Zmiany nie zawsze wychodzą na dobre, czyli Glossy Temptation vs. Eliksir od Wibo

Niedługo przed promocją 1+1 w Rossmannie, dotarła do mnie wiadomość, że osławione Eliksiry stoją na półkach z napisem "cena na do widzenia". Poszłam, sprawdziłam - rzeczywiście. Wniosek nasuwał się sam: szminki będa wycofywane ze sklepów. 
W zeszłym miesiącu ShinyBox obdarował mnie torebeczką z nowościami od Wibo, a w środku znalazłam jeszcze ciepłą (no żart, była zimna jak lód) pomadkę Glossy Temptation. Wiedziałam, że to następczyni Eliksirów i byłam nawet happy, bo w porównaniu ze starą wersją, opakowanie jest dużo lepsze - eleganckie, czarne, matowe, nie mające nic wspólnego z tandetą, jaką raczyły nas uwielbiane przez wiele blogerek szminki, zamknięte w biało-różowych, kanciatych plastikach. 


Tak się złożyło, że w swojej kolekcji posiadam ten sam kolor starej i nowej wersji pomadki. W przypadku Eliksiru był to numer 8, a Glossy Temptation została oznaczona czwórką. W każdym razie, wyglądają identycznie i wydawało mi się, że takie są. Na zdjęciach nie widać różnicy - zauważyłam ją dopiero podczas noszenia. 

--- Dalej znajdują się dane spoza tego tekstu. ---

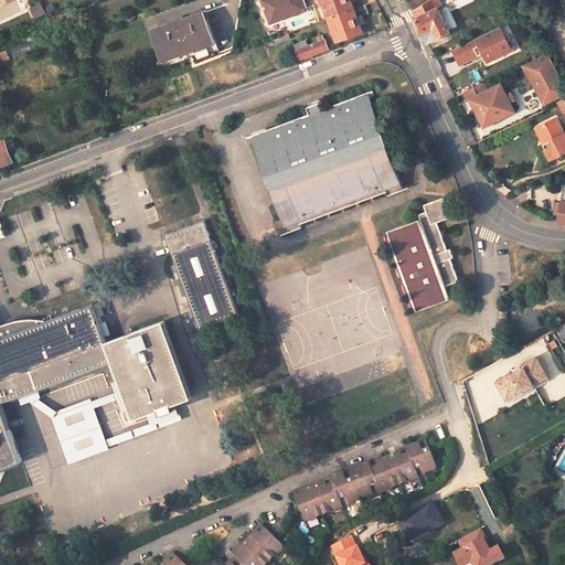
[(262,0),(270,22),(306,8),(301,0),(262,0)]
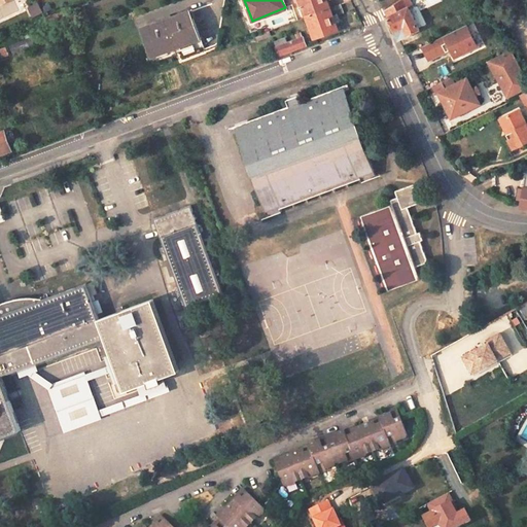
[(300,0),(305,14),(328,6),(325,0),(300,0)]
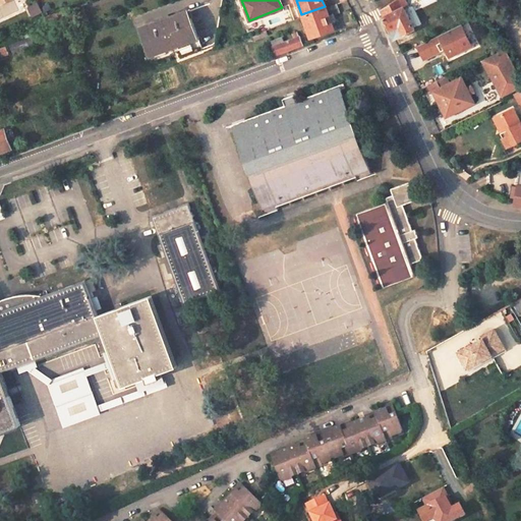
[(404,35),(415,29),(400,0),(395,0),(381,10),(391,31),(400,25),(404,35)]
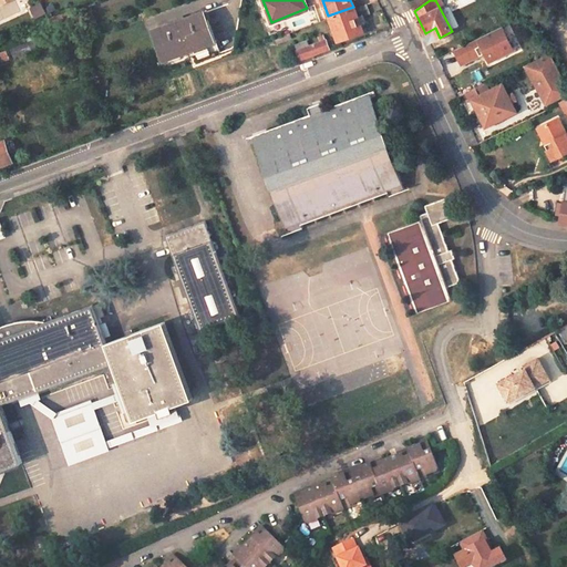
[(328,16),(337,40),(362,30),(359,22),(364,21),(362,14),(369,12),(366,2),(353,7),(328,16)]
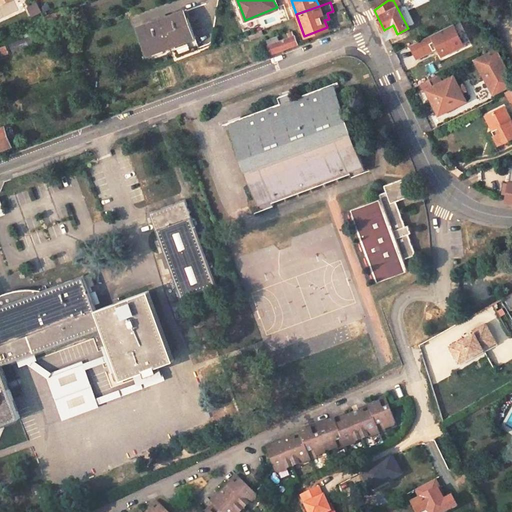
[(146,54),(174,43),(176,50),(196,43),(184,9),(137,27),(146,54)]
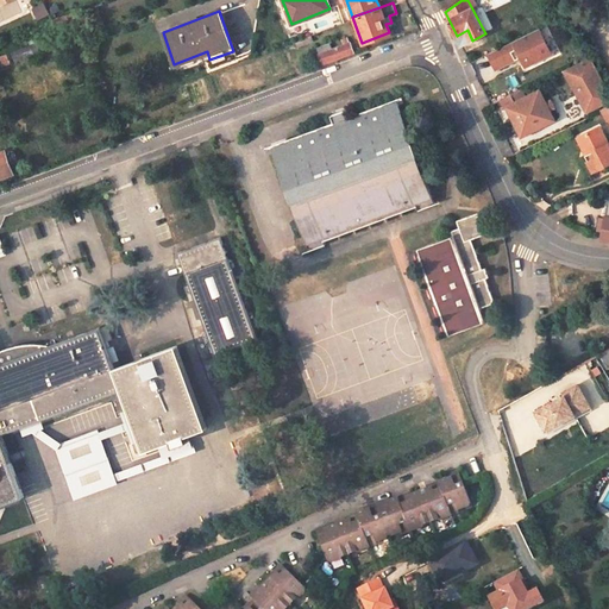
[(460,45),(472,41),(468,30),(457,36),(460,45)]
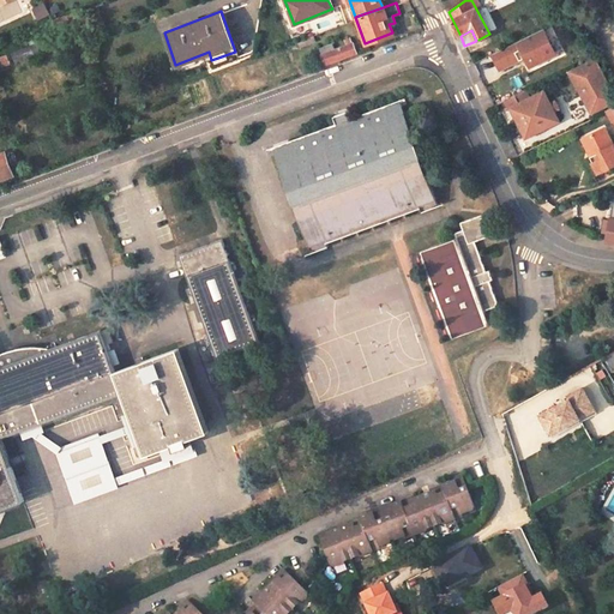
[(333,49),(325,53),(329,61),(337,58),(355,50),(350,37),(344,38),(347,43),(333,49)]
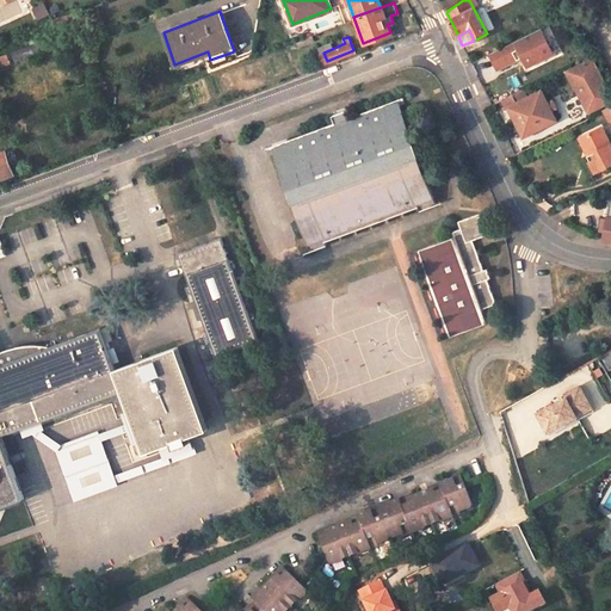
[(321,45),(323,53),(332,49),(329,42),(321,45)]
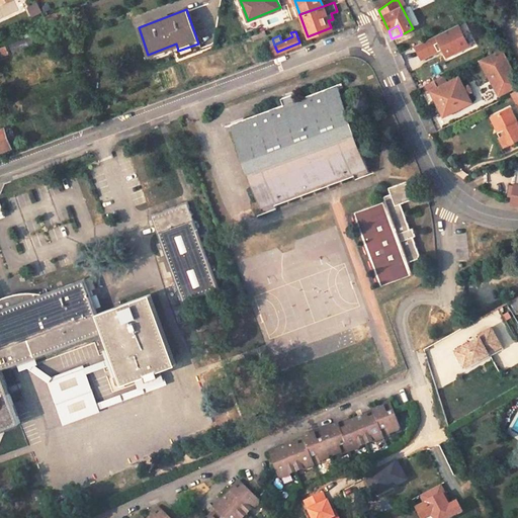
[(415,63),(424,58),(421,53),(425,51),(422,45),(411,50),(410,49),(400,53),(403,61),(412,57),(415,63)]
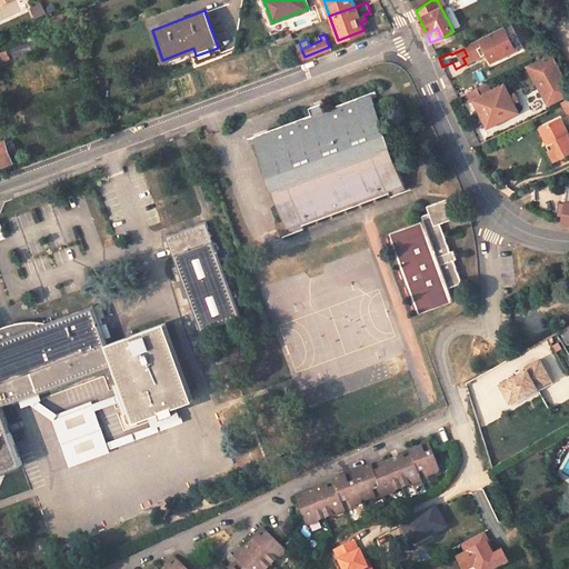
[(568,96),(568,90),(550,56),(529,67),(548,103),(550,106),(568,96)]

Jak widzicie, Eliksir jest już na wykończeniu, a opakowanie wygląda źle. Bardzo źle. I wyglądało tak już po tygodniu używania. Glossy Temptation noszę w torebce już około miesiąca, a szminka nadal wygląda jak nowa - napisy są całe, zatyczka nie wylatuje, rys brak. Wibo, gratuluję Wam! Wreszcie będę wiedziała, czym maluję usta!


Obie szminki kosztują tyle samo - 7,99 zł. Kolory te same, konsystencja ta sama, obie półtransparentne, różnią się tylko opakowaniami. Na porównawczym zdjęciu poniżej widać, że jednak stary, dobry Eliksir bardziej krył. I od razu jakoś tak lepiej wyglądał. Bo nie ukrywajmy, ale Glossy Temptation na ustach wygląda bardziej jak błyszczyk, niż szminka, a poza tym nierównomiernie się rozprowadza, tworząc nieestetyczne prześwity.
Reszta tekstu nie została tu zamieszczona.